Despite rapid advances, PeerReview Bench analysis identifies ongoing limitations and areas for methodological refinement:

Generalization: While benchmarks exist for AI, ML, and computer science, multidisciplinary expansion remains incomplete, especially for humanities and medical domains (Zhang et al., 31 Jan 2026).
Bias and Hallucination: LLM-based judges and reference construction can propagate artifact bias or incomplete coverage. Systematic bias audits and active learning are needed for robust model calibration (Zhang et al., 31 Jan 2026, Deng et al., 8 May 2026).
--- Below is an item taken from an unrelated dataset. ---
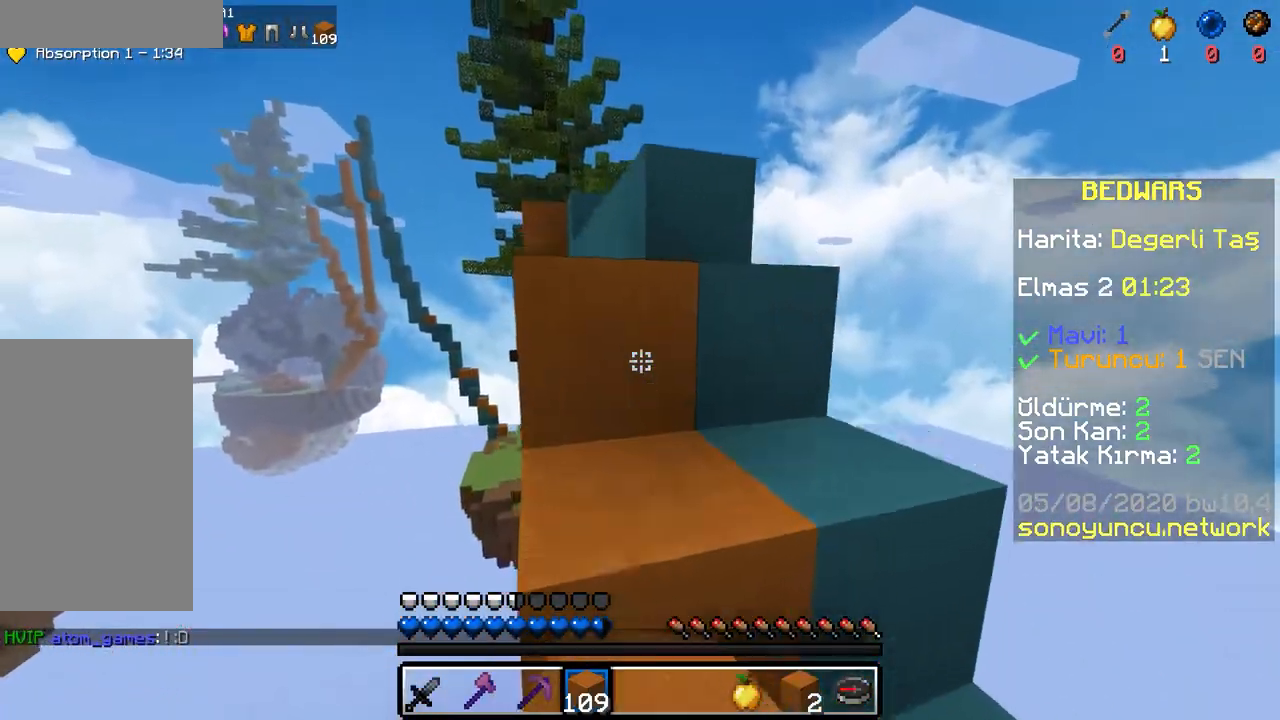
{"keys": ["space", "w"], "mouse": [], "events": [[100, "space", "up"], [167, "mouse_right", "down"], [283, "mouse_right", "up"], [283, "space", "down"]]}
Completeness vs. Specificity: AI reviewers now cover more categories per paper than single humans but generally score lower per-category in thoroughness; achieving both breadth and depth is an ongoing challenge (Deng et al., 8 May 2026).
Reviewer Assignment Complexity: Author-order significance, co-authorship, and social/citation networks are incompletely modeled for reviewer assignment (Liu et al., 27 Jan 2026).
Simulation Fidelity: Simulation-based benchmarks (e.g., CI/MBC-based ranking) must be instantiated using real submission/reviewer data to validate assumptions; current analytic results are concentrated in grant panel contexts (Steppi et al., 2018).

A plausible implication is that PeerReview Bench will continue to evolve in multidomain coverage, robustness audits, and benchmark scenarios, supporting iterative improvement for academic peer review automation and reviewer assignment pipelines.